Cler Samuel J, Dunn Gavin P, Zipfel Gregory J, Dacey Ralph G, Chicoine Michael R
Department of Neurosurgery, Washington University School of Medicine, St. Louis, Missouri, United States.
J Neurol Surg B Skull Base. 2022 May 3;84(3):201-209. doi: 10.1055/a-1774-6281. eCollection 2023 Jun.
A low subfrontal dural opening technique that limits brain manipulation was assessed in patients who underwent frontotemporal approaches for anterior fossa lesions. A retrospective review was performed for cases using a low subfrontal dural opening including characterization of demographics, lesion size and location, neurological and ophthalmological assessments, clinical course, and imaging findings. A low subfrontal dural opening was performed in 23 patients (17F, 6M), median age of 53 years (range 23-81) with a median follow-up duration of 21.9 months (range 6.2-67.1). Lesions included 22 meningiomas (nine anterior clinoid, 12 tuberculum sellae, and one sphenoid wing), one unruptured internal carotid artery aneurysm clipped during a meningioma resection, and one optic nerve cavernous malformation. Maximal possible resection was achieved in all cases including gross total resection in 16/22 (72.7%), near total in 1/22 (4.5%), and subtotal in 5/22 (22.7%) in which tumor involvement of critical structures limited complete resection. Eighteen patients presented with vision loss; 11 (61%) improved postoperatively, three (17%) were stable, and four (22%) worsened.

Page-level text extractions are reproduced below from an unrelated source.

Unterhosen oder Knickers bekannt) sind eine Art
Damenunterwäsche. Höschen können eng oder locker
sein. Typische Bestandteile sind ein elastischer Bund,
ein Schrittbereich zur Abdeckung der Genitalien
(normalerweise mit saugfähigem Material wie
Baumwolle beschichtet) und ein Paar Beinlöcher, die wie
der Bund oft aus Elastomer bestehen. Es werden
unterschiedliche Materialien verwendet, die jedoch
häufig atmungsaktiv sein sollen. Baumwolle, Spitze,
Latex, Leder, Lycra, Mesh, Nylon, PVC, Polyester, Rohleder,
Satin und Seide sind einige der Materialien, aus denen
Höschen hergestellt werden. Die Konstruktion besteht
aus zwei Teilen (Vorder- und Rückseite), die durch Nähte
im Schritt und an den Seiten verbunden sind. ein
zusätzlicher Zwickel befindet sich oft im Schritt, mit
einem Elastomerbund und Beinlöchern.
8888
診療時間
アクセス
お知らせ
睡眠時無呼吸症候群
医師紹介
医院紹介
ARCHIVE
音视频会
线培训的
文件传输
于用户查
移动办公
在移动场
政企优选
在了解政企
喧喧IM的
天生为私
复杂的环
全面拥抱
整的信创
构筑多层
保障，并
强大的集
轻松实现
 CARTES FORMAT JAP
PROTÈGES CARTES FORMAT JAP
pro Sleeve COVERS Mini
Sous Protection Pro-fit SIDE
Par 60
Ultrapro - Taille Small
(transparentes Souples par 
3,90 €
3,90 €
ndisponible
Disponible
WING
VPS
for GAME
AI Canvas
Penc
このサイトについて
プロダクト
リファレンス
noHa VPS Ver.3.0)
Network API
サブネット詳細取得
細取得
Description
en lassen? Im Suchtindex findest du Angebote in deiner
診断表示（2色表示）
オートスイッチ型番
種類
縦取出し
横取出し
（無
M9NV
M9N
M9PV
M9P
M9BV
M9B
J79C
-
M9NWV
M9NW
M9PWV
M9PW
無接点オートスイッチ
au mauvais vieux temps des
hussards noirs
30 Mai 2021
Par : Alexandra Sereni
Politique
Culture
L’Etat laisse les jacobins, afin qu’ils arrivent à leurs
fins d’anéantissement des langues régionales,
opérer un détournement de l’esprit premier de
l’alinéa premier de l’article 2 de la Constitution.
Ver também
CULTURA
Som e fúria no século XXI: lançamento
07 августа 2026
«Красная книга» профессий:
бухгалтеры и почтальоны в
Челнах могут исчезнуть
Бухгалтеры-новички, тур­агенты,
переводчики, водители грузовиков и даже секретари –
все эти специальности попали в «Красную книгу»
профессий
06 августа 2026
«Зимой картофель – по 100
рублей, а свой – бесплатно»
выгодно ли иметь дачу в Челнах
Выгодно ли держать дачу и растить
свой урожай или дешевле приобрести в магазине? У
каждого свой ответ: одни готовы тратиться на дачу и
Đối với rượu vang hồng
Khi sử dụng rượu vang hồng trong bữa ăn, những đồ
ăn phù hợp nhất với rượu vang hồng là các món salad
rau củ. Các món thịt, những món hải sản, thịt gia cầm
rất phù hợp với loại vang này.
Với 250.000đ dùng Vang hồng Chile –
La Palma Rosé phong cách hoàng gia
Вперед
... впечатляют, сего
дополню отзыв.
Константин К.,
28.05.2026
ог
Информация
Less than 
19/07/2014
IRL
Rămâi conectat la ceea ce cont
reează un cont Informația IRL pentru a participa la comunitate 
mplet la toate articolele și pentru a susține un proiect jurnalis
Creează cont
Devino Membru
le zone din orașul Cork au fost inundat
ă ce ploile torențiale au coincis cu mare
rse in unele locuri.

The mean ICU stay and time to discharge were 1.3 days (range 0-3) and 3.8 days (range 2-8). A low sub-frontal dural opening for approaches to the anterior fossa can be performed with minimal brain exposure, early visualization of the optico-carotid cistern for cerebrospinal fluid release, minimizing need for fixed brain retraction, and Sylvian fissure dissection. This technique can potentially reduce surgical risk and provide excellent exposure for anterior skull base lesions with favorable extent of resection, visual recovery, and complication rates.
在接受额颞入路治疗前颅窝病变的患者中,评估了一种限制脑操作的低位额下硬脑膜切开技术。对采用低位额下硬脑膜切开术的病例进行了回顾性分析,包括人口统计学特征、病变大小和位置、神经和眼科评估、临床病程及影像学检查结果。23例患者(17例女性,6例男性)接受了低位额下硬脑膜切开术,年龄中位数为53岁(范围23 - 81岁),随访时间中位数为21.9个月(范围6.2 - 67.1个月)。病变包括22例脑膜瘤(9例前床突、12例鞍结节和1例蝶骨嵴)、1例在脑膜瘤切除术中夹闭的未破裂颈内动脉瘤以及1例视神经海绵状畸形。所有病例均实现了最大可能切除,其中16/22例(72.7%)为全切除,1/22例(4.5%)为近全切除,5/22例(22.7%)为次全切除,关键结构受肿瘤侵犯限制了完全切除。18例患者存在视力丧失;11例(61%)术后改善,3例(17%)稳定,4例(22%)恶化。重症监护病房(ICU)平均住院时间和出院时间分别为1.3天(范围0 - 3天)和3.8天(范围2 - 8天)。对于前颅窝入路,低位额下硬脑膜切开术可在最小限度脑暴露的情况下进行,能早期显露视交叉池以释放脑脊液,减少对脑的固定牵拉需求,并减少外侧裂分离。该技术可能降低手术风险,并为前颅底病变提供良好的显露,切除范围良好,视力恢复佳,并发症发生率低。